== Passage provided

The object of the present invention is to provide a metal corrosion
inhibitor which is applicable to various metals employed in cooling
systems of internal-combustion engines and is usable for a long
term without lowering the excellent anti-corrosive property.
A further object of the invention is to provide a metal corrosion
inhibitor which can be diluted with an aqueous liquor and can be
employed in combination with a usual anti-freezing agent.
The present invention provides a metal corrosion inhibitor
comprising per 100 parts by weight of (a) benzoic acid and/or a
benzoate (calculated as benzoic acid), 1.3 to 20 parts by weight of
(b) nitrous acid and/or a nitrite (calculated as nitrous acid), 3.8
to 120 parts by weight of (c) phosphoric acid and/or a phosphate
(calculated as phosphoric acid), and 1 to 20 parts by weight of (d)
at least one member selected from mercaptobenzothiazole, its salts,
benzotriazole and tolyltriazole (the amount of the salts of
mercaptobenzothiazole being calculated as
mercaptobenzothiazole).

====
== Supplied data

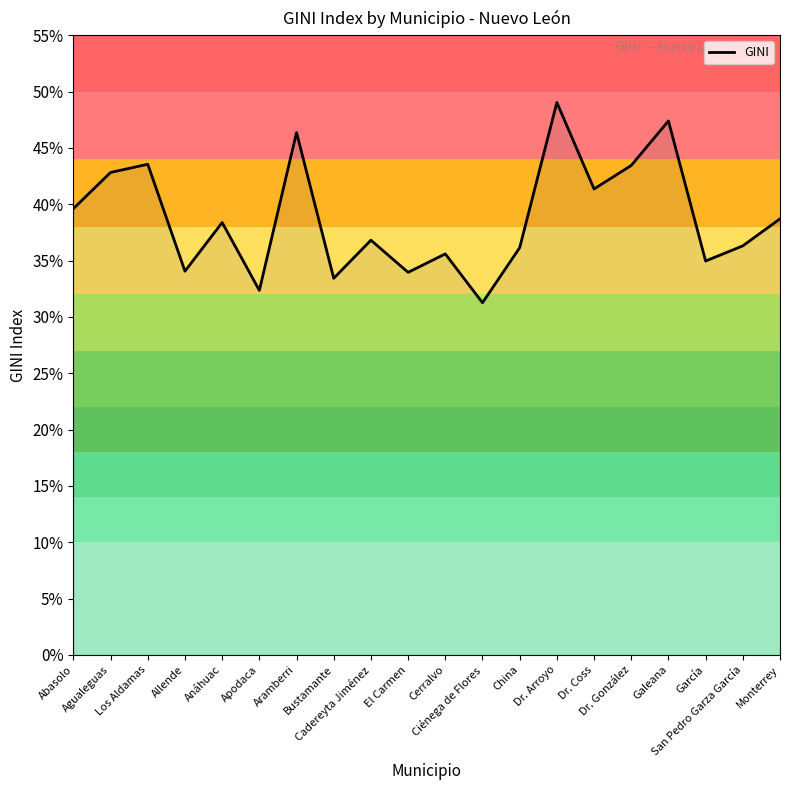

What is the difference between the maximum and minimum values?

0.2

====
== Supplied data

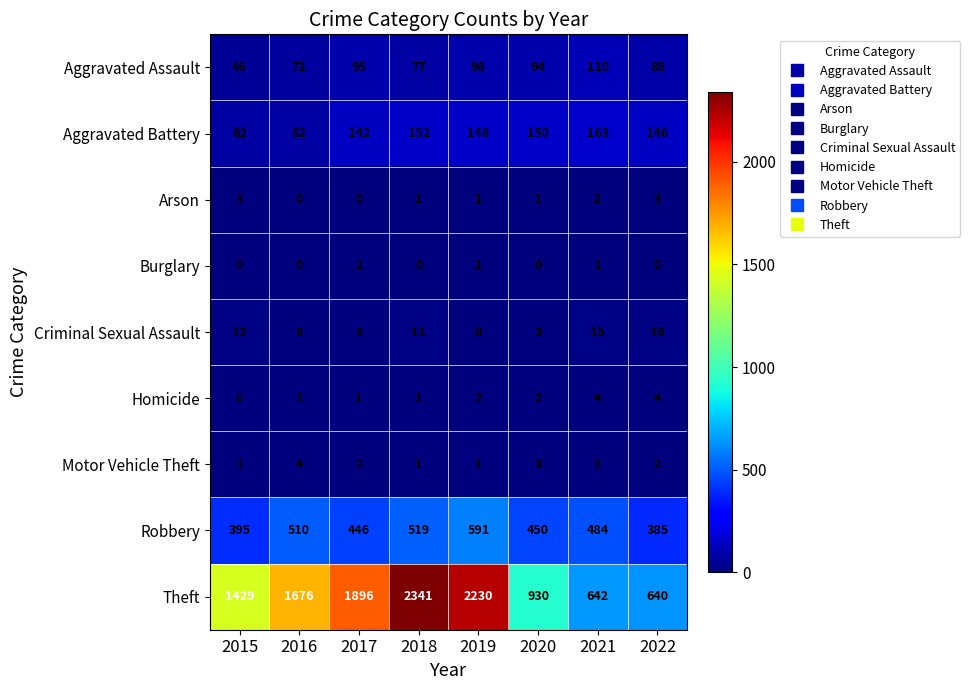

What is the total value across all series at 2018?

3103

====

= Work to complete =
1 – Rewrite the paragraph of the corrosion inhibitor passage that begins "The present invention provides a metal corrosion inhibitor" as a list of its components and their amounts.
2 – Transcribe the part of the corrosion inhibitor passage starting with "The object of" and going on through "usual anti-freezing agent.".
3 – According to the corrosion inhibitor passage, in what systems are the metals that the inhibitor is applicable to employed?

= Answers to the exercises =
1 –
Per 100 parts by weight of (a) benzoic acid and/or a benzoate (calculated as benzoic acid), the metal corrosion inhibitor contains:
- (b) nitrous acid and/or a nitrite (calculated as nitrous acid): 1.3 to 20 parts by weight
- (c) phosphoric acid and/or a phosphate (calculated as phosphoric acid): 3.8 to 120 parts by weight
- (d) at least one of mercaptobenzothiazole, its salts, benzotriazole and tolyltriazole: 1 to 20 parts by weight (salts of mercaptobenzothiazole calculated as mercaptobenzothiazole)

2 –
The object of the present invention is to provide a metal corrosion
inhibitor which is applicable to various metals employed in cooling
systems of internal-combustion engines and is usable for a long
term without lowering the excellent anti-corrosive property.
A further object of the invention is to provide a metal corrosion
inhibitor which can be diluted with an aqueous liquor and can be
employed in combination with a usual anti-freezing agent.

3 – In cooling systems of internal-combustion engines.